Dal 16 settembre 1987 al 14 settembre 2011. Sono passati 24 anni da quella sera. Era il giorno dall’esordio in Coppa dei Campioni del Napoli. Era la squadra di Maradona, con Ottavio Bianchi in panchina, e Corrado Ferlaino alla presidenza. L’urna, anche in quella circostanza, fu poco benevola con gli azzurri. A battezzare la prima del Napoli nell’Europa che conta fu il Real Madrid. Erano i sedicesimi di finale. All’epoca, in quella che poi sarebbe diventata l’attuale Champions League, giocavano solo le squadre vincitrici dei rispettivi campionati nazionali. I gironi preliminari non esistevano, la formula era quella della eliminazione diretta. Si giocò in un Santiago Bernabeu insolitamente a porte chiuse. Finì 2-0 per i blancos della Quinta del Buitre (Pardeza, Michel, Butragueno, Sanchis e Martin Vasquez, ndr). Troppo forte quel Real Madrid, anche per il Napoli di Maradona. Al ritorno, in un San Paolo mai così pieno (si andò ben al di sopra degli 85.000 spettatori), San Gennaro non fece il miracolo: gli azzurri non riuscirono ad andare oltre l’1-1 salutando così la Coppa dalle grandi orecchie.

24 anni dopo, il Napoli ritorna per la terza volta nell’Europa che conta. Nella Coppa Campioni 1990-91 gli azzurri si fermarono a Mosca negli ottavi. Dopo aver battuto facilmente i campioni d’Ungheria dell’allora Ujpest di Dózsa, l’avventura degli uomini di Albertino Bigon, con Maradona giunto nella Capitale russa solo poche ore prima del match risultando poi decisivo in senso negativo dagli 11 metri, si concluse ai calci di rigori. Questa volta ad accogliere Lavezzi e compagni nell’esordio in Champions ci sarà uno stadio gremito, il “City of Manchester”, e un’avversaria che nelle prime quattro giornate di Premier non ha fatto sconti. 12 punti in quattro partite, 15 reti fatte e solo 3 subite. Numeri che, al di là degli Aguero, Tevez, Silva e Balotelli, dicono molto sul valore del giocattolino dello sceicco Mansour. Mancini ha parlato di “match speciale”, Mazzarri chiede ai suoi di lasciare da parte la paura. Sta di fatto che oggi comincia ufficialmente un cammino lungo “sei finali” che testerà, passando per Villarreal e Bayern Monaco, le ambizioni europee della squadra di De Laurentiis nel Gruppo A.

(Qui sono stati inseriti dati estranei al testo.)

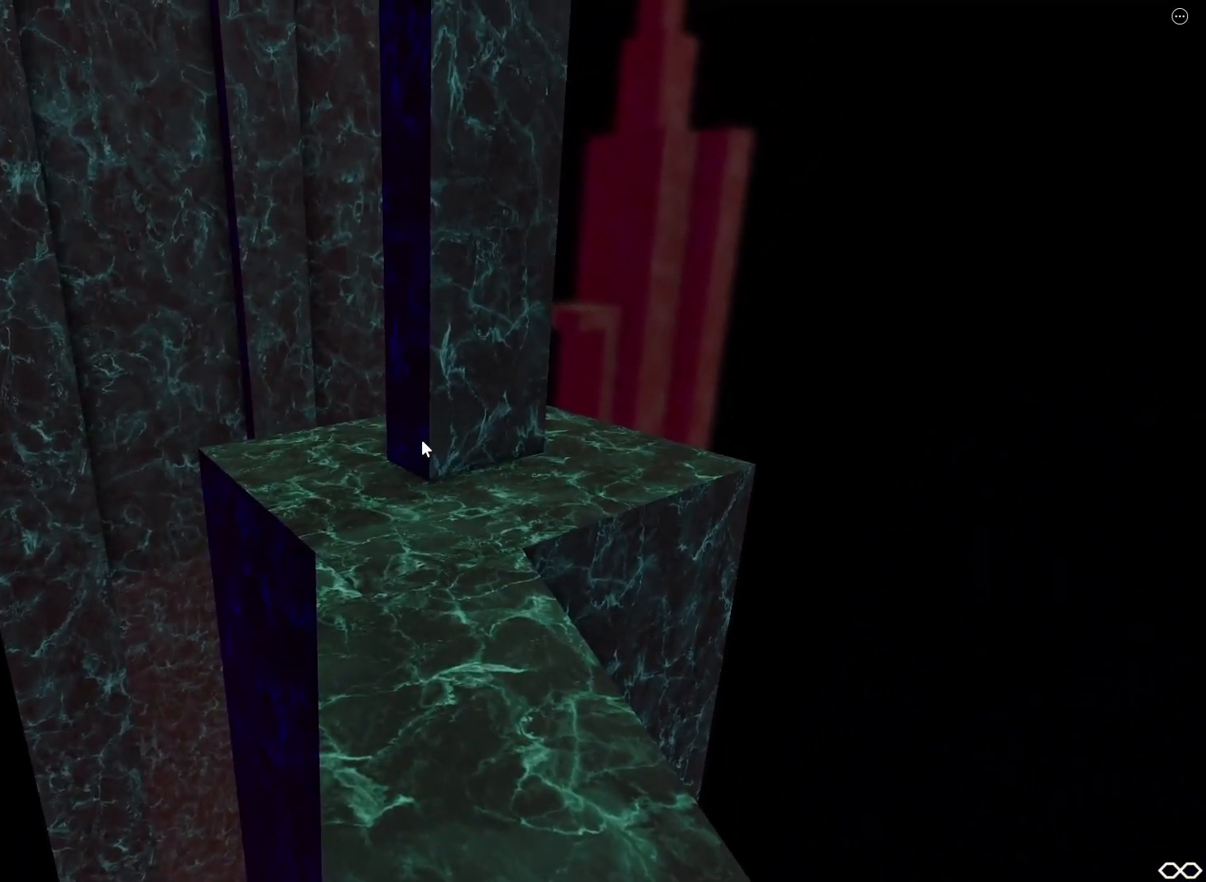
{"keys": [], "events": []}
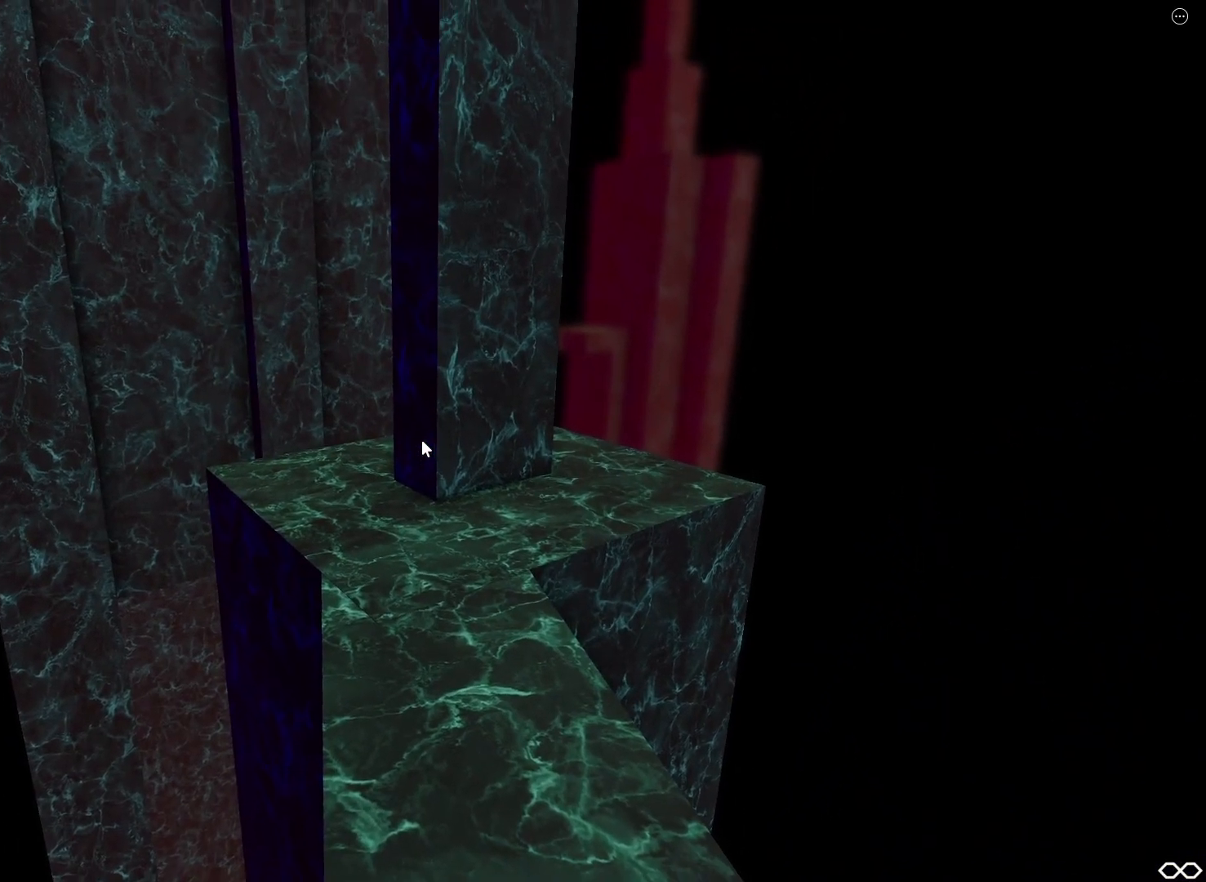
{"keys": [], "events": []}
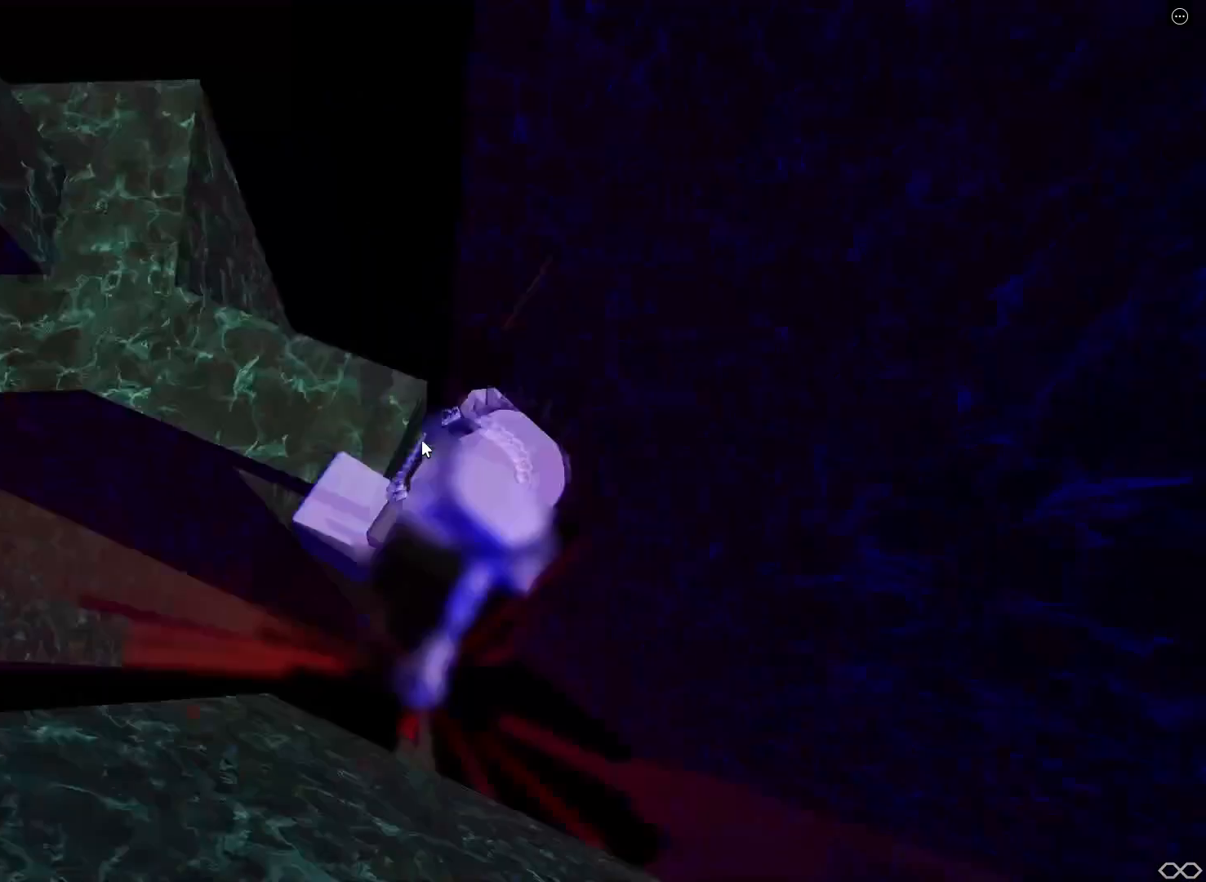
{"keys": [], "events": []}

Sono passati 24 anni. Il posto che fu di Maradona nel cuore dei tifosi azzurri l’ha preso Lavezzi. Mazzarri ha sostituito Bianchi in panchina e De Laurentiis siede maestoso su quello che fu il trono dell’ingegner Ferlaino. Quella che non è cambiata è la passione dei tifosi e di una città intera, che ha contagiato anche il sindaco De Magistris (anche lui con altri 2200 napoletani in Inghilterra, ndr), per questa squadra che anche nella fredda e piovosa Manchester non vedono l’ora di ascoltare dal vivo la musichetta della Champions e magari di far sentire quanto è bello cantare “o' surdato nnammurato” anche in Europa, con la speranza magari, che questa volta San Gennaro aiuti Lavezzi, Hamsik e Cavani a fare un altro miracolo.